The CD8⁺ T cells showed similar results compared with the CD4⁺ T cells. Median frequency of proliferating CD8⁺ T cells from the LN rose significantly from 1.4 to 22.9% (p = 0.004) upon allogeneic stimulation (Figure 4C) and median frequency of CD8⁺ T cells from PB increased from 0.6 to 29.9% (p = 0.002) (Figure 4D). CD8⁺ memory T cells comprised the largest fraction within proliferating CD8⁺ T cells in both LN and PB, with CM T cells also being the major contributor within this fraction (Figures 4C,D). The CD28⁺ T-cell fraction was again the main proliferating fraction within proliferating CD8⁺ T cells in LN and PB (Figures 4C,D).

Comparing the frequency of proliferating T cells upon alloreactive stimulation between LN and PB showed no differences except for CD8⁺CD28^null T cells within proliferating CD8⁺ T cells. Median frequency of these cells within LN amounted to 0.3%, while this was 2.9% within PB (p = 0.037), which is probably due to the higher presence of these cells within PB compared with LN.

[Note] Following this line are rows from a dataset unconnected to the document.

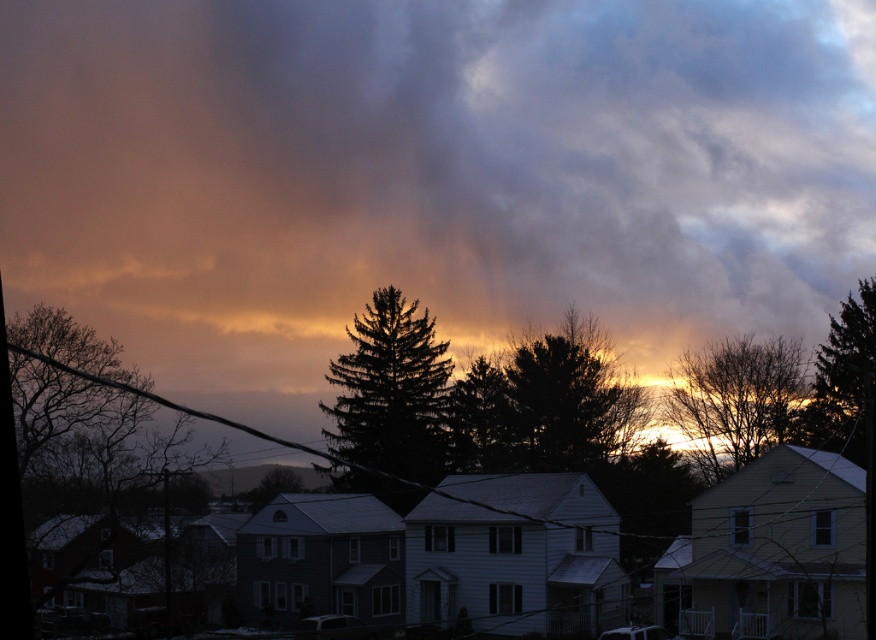
Question: Where is bare branches at upper center located in relation to green textured tree at center in the image?

Choices:
 (A) right
 (B) left

Answer: (A)

Question: Is dark gray cloud at upper center smaller than bare branches at upper center?

Choices:
 (A) yes
 (B) no

Answer: (B)

Question: Which object is closer to the camera taking this photo?

Choices:
 (A) bare branches at upper center
 (B) dark green textured tree at upper right
 (C) green textured tree at center
 (D) dark green textured tree at center

Answer: (B)

Question: Which point appears farthest from the camera in this image?

Choices:
 (A) (855, 358)
 (B) (502, 339)
 (C) (790, 358)
 (D) (429, 400)

Answer: (B)

Question: Which object is farther from the camera taking this photo?

Choices:
 (A) dark green textured tree at center
 (B) dark gray cloud at upper center
 (C) bare branches at upper center

Answer: (B)

Question: Is dark green textured tree at center above bare branches at upper center?

Choices:
 (A) no
 (B) yes

Answer: (A)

Polyclonal stimulation with PHA induced >95% proliferation of CD4⁺ T cells and CD8⁺ T cells from both compartments, although this response was significantly higher in CD4⁺ and CD8⁺ T cells from LN (p = 0.037 for both subsets). The functional assays could not be performed in all patients as the yield of cells from the LN was not sufficient enough in some cases. For this reason, the number of patients with EAR included in this part of the study was too low (n = 3) for adequate comparison with patients without EAR.

In conclusion, the alloreactive potential is not different between T cells from LN and PB, but T cells from LN show a slightly higher proliferative potential in response to PHA.

Frequency of IFN-γ-producing LNMCs increased significantly after allogeneic stimulation (p = 0.034), while a similar tendency was seen for PBMCs (p = 0.083). However, median amount of spots remained low after allogeneic stimulation (3.5/1 × 10⁵ for the LN and 6/1 × 10⁵ for the PB). Furthermore, there were no significant differences between the two different compartments after allogeneic stimulation (Figure 5A). Stimulation with PHA showed a significantly higher IFN-γ secretion by PBMCs compared with T cells within LNMCs (256/1 × 10⁵ vs. 126/1 × 10⁵, p = 0.047).

After allogeneic stimulation of LNMCs and PBMCs for 6 days, concentrations of TNF-α, IFN-γ and granzyme B in the supernatants were significantly increased. LNMCs had a lower production of TNF-α (p = 0.065) (Figure 5B), IFN-γ, and granzyme B compared with PBMCs (p = 0.020 and p = 0.049, respectively) (Figures 5C,D). Interestingly, amount of IFN-γ spots after allogeneic stimulation for 1 day correlated significantly with production of IFN-γ by LNMCs as well as PBMCs after 6 days (ρ = 0.88, p = 0.001 and ρ = 0.64, p = 0.048, respectively).

Thus, production of TNF-α, IFN-γ, and granzyme B by LNMCs and PBMCs increases after allogeneic stimulation. However, generation of these products is lower by LNMCs than by PBMCs.